Se non lo facciamo noi nessuno lo farà per noi, infatti, le risposte che l’istituzione universitaria offre ai suoi iscritti sono a dir poco insufficienti, anzi non fanno altro che aggravare la situazione! A fronte dell’aumento delle tasse universitarie, gli alloggi e le borse di studio sono elargiti dall’università in base al merito, come se avere un tetto sulla testa o un aiuto economico per gli studi se lo possa aggiudicare solo uno studente con tutti trenta e lode! Ciò esclude automaticamente chi non ha alle spalle una famiglia che può sostenerlo e gli studenti lavoratori che, non solo non hanno nessun tipo di agevolazione, ma anzi da quest’anno alla Sapienza, se fuoricorso, si vedono le tasse esattamente raddoppiate. La gestione mafiosa del nostro ateneo, come confermano le inchieste sul magnifico rettore Frati, è stata volta più al mantenimento del proprio potere e dei propri interessi che alle necessità degli studenti; puntando tutto sul merito “all’italiana” come, per esempio, l’istituzione -con appalto milionario – della scuola d’eccellenza per soli 30 studenti, quando in molte facoltà mancano gessi e carta igienica!

 

Come i quartieri hanno partecipato alle occupazioni.

Molte sono le persone che sono passate in questi giorni, soprattutto studenti e studentesse che hanno attraversato l’occupazione di via musa 10 durante le assemblee, partecipando alle iniziative e aperitivi, tutti molto interessati al progetto degage! e solidali alle rivendicazioni che portiamo avanti.
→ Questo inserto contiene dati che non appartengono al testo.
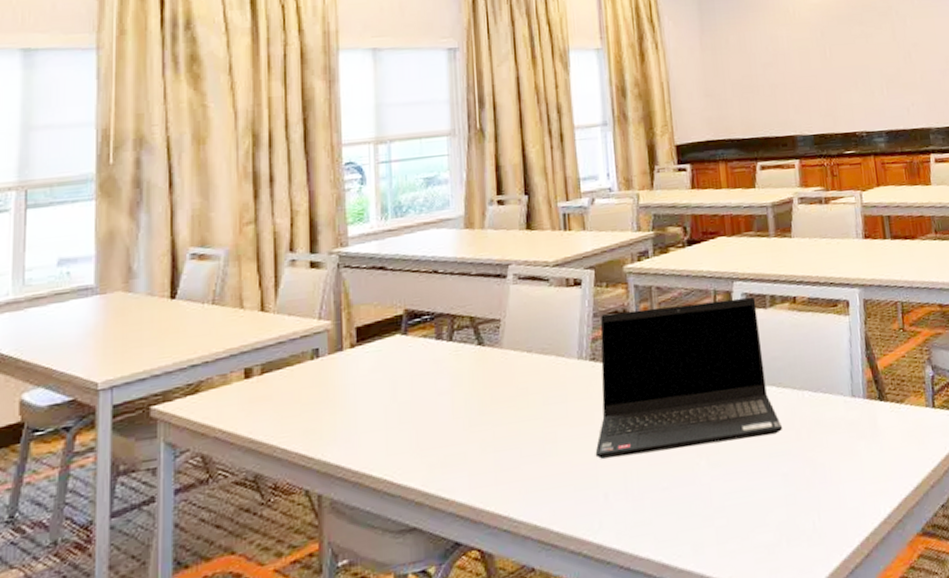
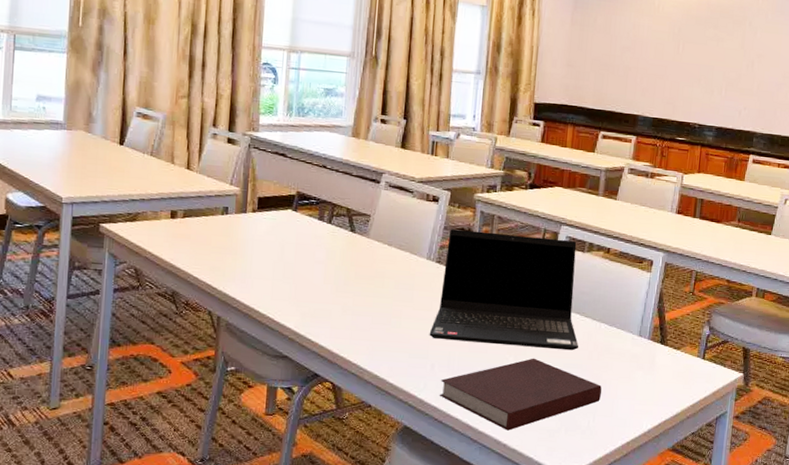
notebook: none [620,454,823,560] -> present [439,358,602,431]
Infatti possiamo dire che il nostro reale quartiere sia l’università con la sua città, che raccoglie numerose facoltà e migliaia di studenti, dove ogni giorno andiamo a volantinare e parlare con gli studenti per far conoscere
In tanti hanno preso parte alla colazione resistente fin dalle prime ore della mattina mandando un messaggio forte e chiaro a chi ci vorrebbe fuori da questo posto. Noi da qui non ce ne andiamo!!

 

Come Alemanno, la polizia e il Messaggero hanno attaccato Degage e che cosa rispondete.
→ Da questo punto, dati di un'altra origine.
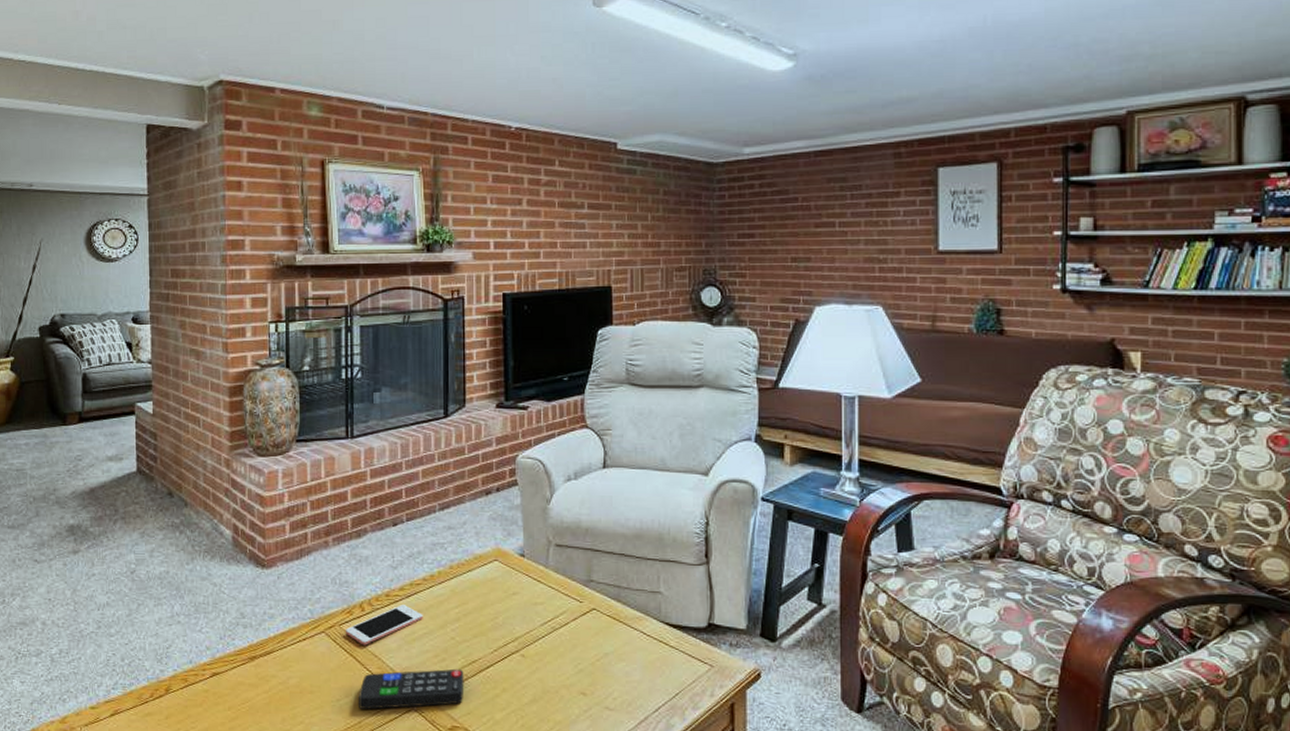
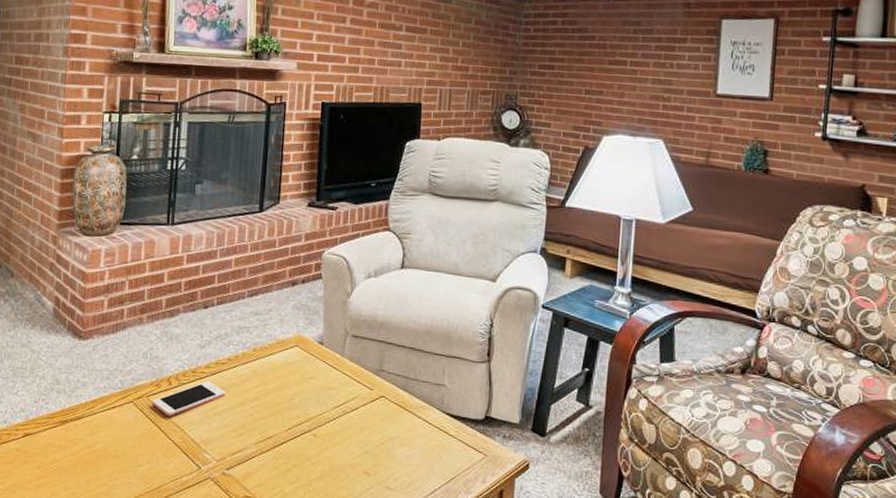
remote control: present [359,668,464,709] -> none [159,442,259,476]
Le occupazioni del 6 aprile, sin dalle prime ore, hanno causato le reazioni scomposte del sindaco Alemanno e della stampa romana, da sempre legata alle principali famiglie di costruttori della città. Abbiamo perso il conto delle accuse folli nei confronti dei movimenti che in questa settimana si sono susseguite sui giornali. Dall’evocazione, mai passata di moda, del pericolo anni ‘70 e del terrorismo si è passato ad insinuare presunte infiltrazioni della criminalità organizzata nel movimento.

Dichiarazioni frenetiche e confuse che mettono in luce l’incapacità dell’amministrazione della città di dare una riposta chiara ed efficace al problema della casa che coinvolge oramai sempre più famiglie. Lo schema che è stato messo in campo l’abbiamo visto e rivisto più volte: quando i politici sono in difficoltà cercano di criminalizzare e delegittimare chi, come noi, è stufo di aspettare una risposta istituzionale ai propri problemi –dato che sappiamo che queste risposte non arriveranno mai- e decide di prendersi quello di cui ha bisogno.

Rispediamo le accuse al mittente: criminale è chi specula. La città di Roma infatti non ha una gestione lineare e continuata oramai da tantissimi anni. Sindaci su sindaci si susseguono e quello che riescono a fare è soltanto limitarsi a gestire le emergenze: come ci ricorda Carl Schmitt : “sovrano è chi decide sullo stato di eccezion”’ e quindi cosa possono fare di meglio se non creare emergenze per poi scannarsi, in un gioco di forze politiche, per chi deve gestirle?